Python Automation Scripts: Automate Repetitive Tasks 2026
Tutorials

Python Automation Scripts: Automate Repetitive Tasks 2026

13 min read
114 Views
Share:

Why Python is the automation language of choice

I have spent years automating workflows across dozens of projects, and Python consistently wins over alternatives like Bash, PowerShell, or JavaScript for automation tasks. The reason is a combination of readable syntax, a vast standard library, and an ecosystem of third-party packages that covers virtually any automation scenario you can think of.
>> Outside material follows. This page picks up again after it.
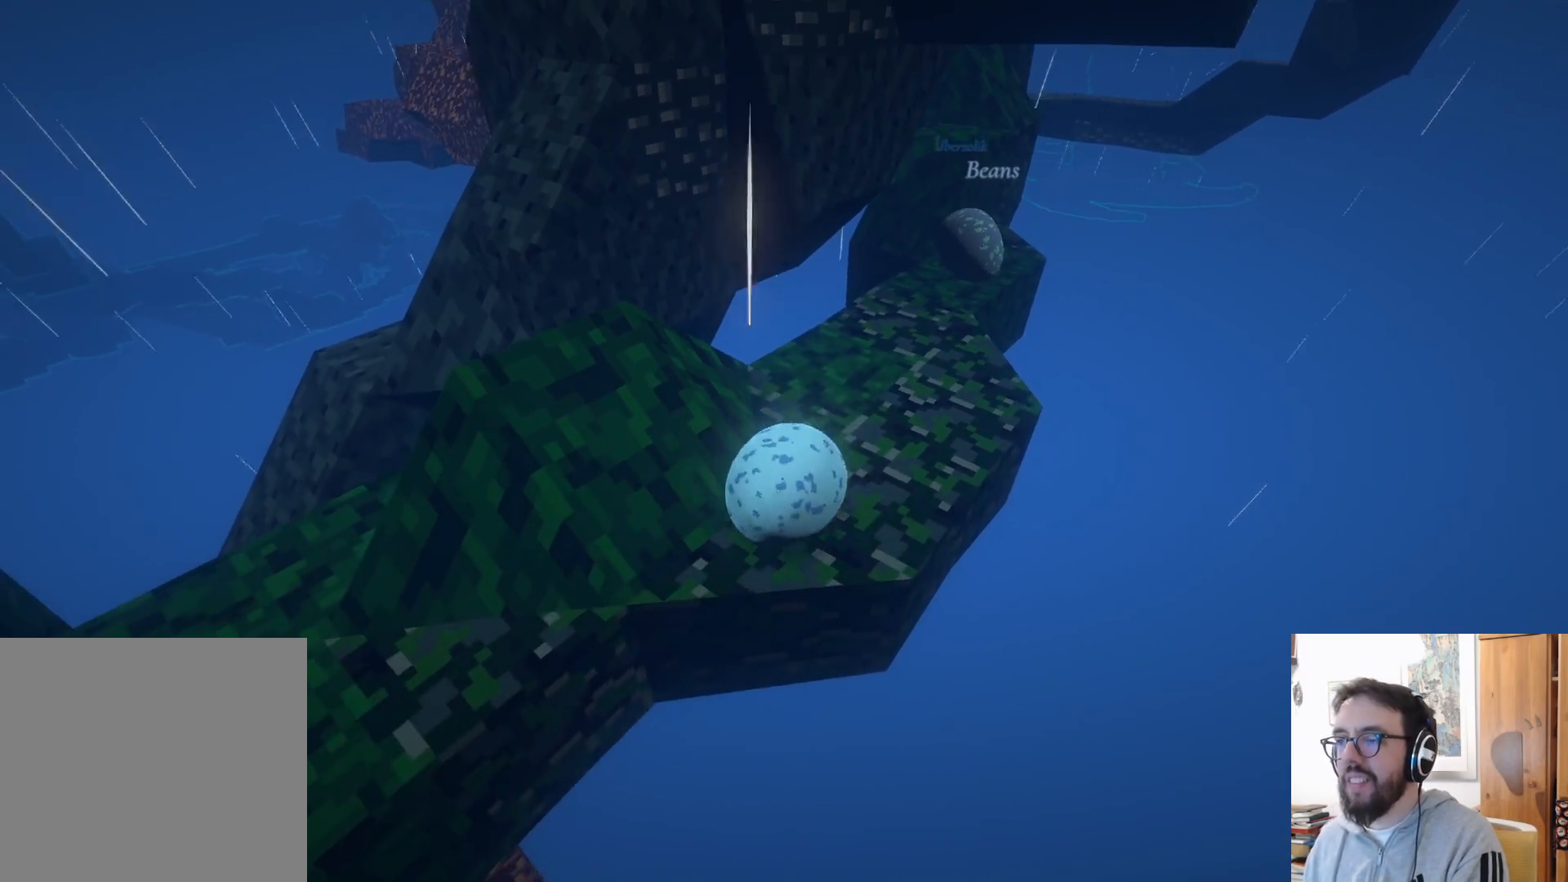
{"dt_ms": 500, "buttons": [], "left_stick": "up", "right_stick": "center"}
The return on investment for automation is remarkable. A script that takes four hours to write but saves thirty minutes of manual work per day pays itself back in eight days and then keeps paying forever. In 2026, with AI coding assistants accelerating script writing, the payback period is even shorter.

File and directory automation

The most common automation tasks involve files. Organizing downloads, renaming batches of files, cleaning up old logs, or processing data files daily are all excellent automation candidates.

import os
import shutil
from pathlib import Path
from datetime import datetime, timedelta

def organize_downloads(downloads_path: str) -> None:
    """
    Organizes files in a downloads folder by type.
    Creates subfolders: Images, Documents, Videos, Audio, Archives, Other
    """
    downloads = Path(downloads_path)

    # Define extension to folder mapping
    categories = {
        'Images':    ['.jpg', '.jpeg', '.png', '.gif', '.webp', '.svg', '.bmp'],
        'Documents': ['.pdf', '.docx', '.doc', '.xlsx', '.xls', '.pptx', '.txt', '.csv'],
        'Videos':    ['.mp4', '.mkv', '.avi', '.mov', '.wmv', '.flv'],
        'Audio':     ['.mp3', '.wav', '.flac', '.aac', '.ogg'],
        'Archives':  ['.zip', '.tar', '.gz', '.rar', '.7z'],
    }

    # Build reverse lookup: extension -> folder
    ext_map = {ext: folder for folder, exts in categories.items() for ext in exts}

    moved = 0
    for file_path in downloads.iterdir():
        if not file_path.is_file():
            continue

        ext = file_path.suffix.lower()
        target_folder = ext_map.get(ext, 'Other')
        target_dir = downloads / target_folder
        target_dir.mkdir(exist_ok=True)

        # Handle duplicate filenames
        target_path = target_dir / file_path.name
        if target_path.exists():
            stem = file_path.stem
            timestamp = datetime.now().strftime('%Y%m%d_%H%M%S')
            target_path = target_dir / f"{stem}_{timestamp}{ext}"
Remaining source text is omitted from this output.